▸ **Exercise objective**
List each line of the data that holds the string "between", please.

[Dataset entries]
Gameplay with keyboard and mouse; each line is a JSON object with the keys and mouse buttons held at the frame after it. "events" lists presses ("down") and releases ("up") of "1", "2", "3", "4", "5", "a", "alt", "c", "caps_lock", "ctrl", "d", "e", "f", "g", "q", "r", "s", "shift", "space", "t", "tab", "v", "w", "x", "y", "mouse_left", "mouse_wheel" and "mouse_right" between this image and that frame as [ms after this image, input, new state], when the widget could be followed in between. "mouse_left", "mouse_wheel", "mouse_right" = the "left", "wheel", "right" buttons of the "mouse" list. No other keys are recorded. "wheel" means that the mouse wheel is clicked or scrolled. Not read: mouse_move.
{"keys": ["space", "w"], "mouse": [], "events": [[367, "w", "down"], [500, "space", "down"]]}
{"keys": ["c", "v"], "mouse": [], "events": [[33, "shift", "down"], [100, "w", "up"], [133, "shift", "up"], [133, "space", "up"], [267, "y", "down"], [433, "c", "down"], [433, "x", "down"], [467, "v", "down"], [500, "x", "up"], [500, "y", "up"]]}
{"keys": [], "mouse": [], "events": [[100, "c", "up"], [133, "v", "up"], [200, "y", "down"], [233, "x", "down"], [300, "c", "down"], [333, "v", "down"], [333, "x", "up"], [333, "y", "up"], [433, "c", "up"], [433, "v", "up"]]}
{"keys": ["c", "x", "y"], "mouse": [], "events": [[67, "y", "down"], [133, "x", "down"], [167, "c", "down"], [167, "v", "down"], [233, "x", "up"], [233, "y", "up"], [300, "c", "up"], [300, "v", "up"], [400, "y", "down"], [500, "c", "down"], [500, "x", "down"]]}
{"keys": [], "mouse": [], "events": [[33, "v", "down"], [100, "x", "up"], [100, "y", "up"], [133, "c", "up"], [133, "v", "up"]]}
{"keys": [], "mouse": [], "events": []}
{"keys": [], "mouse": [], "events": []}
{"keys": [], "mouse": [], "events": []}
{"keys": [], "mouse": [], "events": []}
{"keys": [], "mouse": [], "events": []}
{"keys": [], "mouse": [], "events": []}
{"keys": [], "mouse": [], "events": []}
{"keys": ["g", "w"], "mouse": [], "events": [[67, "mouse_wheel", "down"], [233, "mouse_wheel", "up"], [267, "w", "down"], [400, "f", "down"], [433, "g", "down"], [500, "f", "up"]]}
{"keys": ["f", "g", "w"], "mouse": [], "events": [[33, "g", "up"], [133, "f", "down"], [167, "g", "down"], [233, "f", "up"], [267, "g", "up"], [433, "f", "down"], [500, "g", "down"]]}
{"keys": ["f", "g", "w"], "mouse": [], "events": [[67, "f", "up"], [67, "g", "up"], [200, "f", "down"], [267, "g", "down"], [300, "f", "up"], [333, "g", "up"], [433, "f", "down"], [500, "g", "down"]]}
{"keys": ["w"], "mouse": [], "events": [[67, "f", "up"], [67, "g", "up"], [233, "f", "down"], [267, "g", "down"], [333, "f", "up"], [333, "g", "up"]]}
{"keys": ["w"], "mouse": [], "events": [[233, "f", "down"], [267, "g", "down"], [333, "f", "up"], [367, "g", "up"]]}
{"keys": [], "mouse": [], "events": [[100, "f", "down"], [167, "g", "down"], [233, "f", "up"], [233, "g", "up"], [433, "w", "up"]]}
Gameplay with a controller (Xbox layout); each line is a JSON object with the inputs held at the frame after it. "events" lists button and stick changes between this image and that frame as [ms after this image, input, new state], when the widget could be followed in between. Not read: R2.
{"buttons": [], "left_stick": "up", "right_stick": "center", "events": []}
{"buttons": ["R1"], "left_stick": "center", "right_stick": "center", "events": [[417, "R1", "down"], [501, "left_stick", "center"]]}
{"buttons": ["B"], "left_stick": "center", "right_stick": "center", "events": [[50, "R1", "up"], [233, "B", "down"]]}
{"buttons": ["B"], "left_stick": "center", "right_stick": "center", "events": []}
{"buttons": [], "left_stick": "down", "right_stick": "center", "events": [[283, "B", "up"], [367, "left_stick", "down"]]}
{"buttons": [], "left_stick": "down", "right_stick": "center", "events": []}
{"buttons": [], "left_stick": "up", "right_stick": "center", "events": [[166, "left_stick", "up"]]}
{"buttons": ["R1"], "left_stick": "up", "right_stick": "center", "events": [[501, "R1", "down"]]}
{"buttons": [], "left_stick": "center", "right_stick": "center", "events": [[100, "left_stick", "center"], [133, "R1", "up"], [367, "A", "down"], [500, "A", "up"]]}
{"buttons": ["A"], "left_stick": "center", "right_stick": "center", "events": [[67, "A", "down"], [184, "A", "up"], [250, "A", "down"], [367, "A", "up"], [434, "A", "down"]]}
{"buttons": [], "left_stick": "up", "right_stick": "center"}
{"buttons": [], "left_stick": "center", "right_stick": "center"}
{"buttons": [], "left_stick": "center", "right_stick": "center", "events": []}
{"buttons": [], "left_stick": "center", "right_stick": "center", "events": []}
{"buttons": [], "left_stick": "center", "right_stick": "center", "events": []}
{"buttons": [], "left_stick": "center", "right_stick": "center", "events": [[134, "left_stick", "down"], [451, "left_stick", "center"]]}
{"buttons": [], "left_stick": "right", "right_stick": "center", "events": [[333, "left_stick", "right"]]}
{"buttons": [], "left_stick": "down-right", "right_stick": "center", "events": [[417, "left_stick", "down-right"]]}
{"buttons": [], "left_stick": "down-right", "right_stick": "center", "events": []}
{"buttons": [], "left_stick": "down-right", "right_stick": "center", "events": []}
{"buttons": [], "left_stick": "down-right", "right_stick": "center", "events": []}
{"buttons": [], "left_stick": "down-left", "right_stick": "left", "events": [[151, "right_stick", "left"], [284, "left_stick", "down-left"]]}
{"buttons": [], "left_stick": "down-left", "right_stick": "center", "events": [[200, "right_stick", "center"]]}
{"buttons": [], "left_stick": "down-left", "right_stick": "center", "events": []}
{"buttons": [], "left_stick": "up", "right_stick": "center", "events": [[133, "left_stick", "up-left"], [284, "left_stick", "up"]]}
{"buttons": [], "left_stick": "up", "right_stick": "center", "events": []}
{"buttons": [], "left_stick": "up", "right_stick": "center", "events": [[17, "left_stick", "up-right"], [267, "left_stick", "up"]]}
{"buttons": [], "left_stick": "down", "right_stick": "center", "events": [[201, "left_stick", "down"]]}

▸ **Solved problem**
Gameplay with keyboard and mouse; each line is a JSON object with the keys and mouse buttons held at the frame after it. "events" lists presses ("down") and releases ("up") of "1", "2", "3", "4", "5", "a", "alt", "c", "caps_lock", "ctrl", "d", "e", "f", "g", "q", "r", "s", "shift", "space", "t", "tab", "v", "w", "x", "y", "mouse_left", "mouse_wheel" and "mouse_right" between this image and that frame as [ms after this image, input, new state], when the widget could be followed in between. "mouse_left", "mouse_wheel", "mouse_right" = the "left", "wheel", "right" buttons of the "mouse" list. No other keys are recorded. "wheel" means that the mouse wheel is clicked or scrolled. Not read: mouse_move.
Gameplay with a controller (Xbox layout); each line is a JSON object with the inputs held at the frame after it. "events" lists button and stick changes between this image and that frame as [ms after this image, input, new state], when the widget could be followed in between. Not read: R2.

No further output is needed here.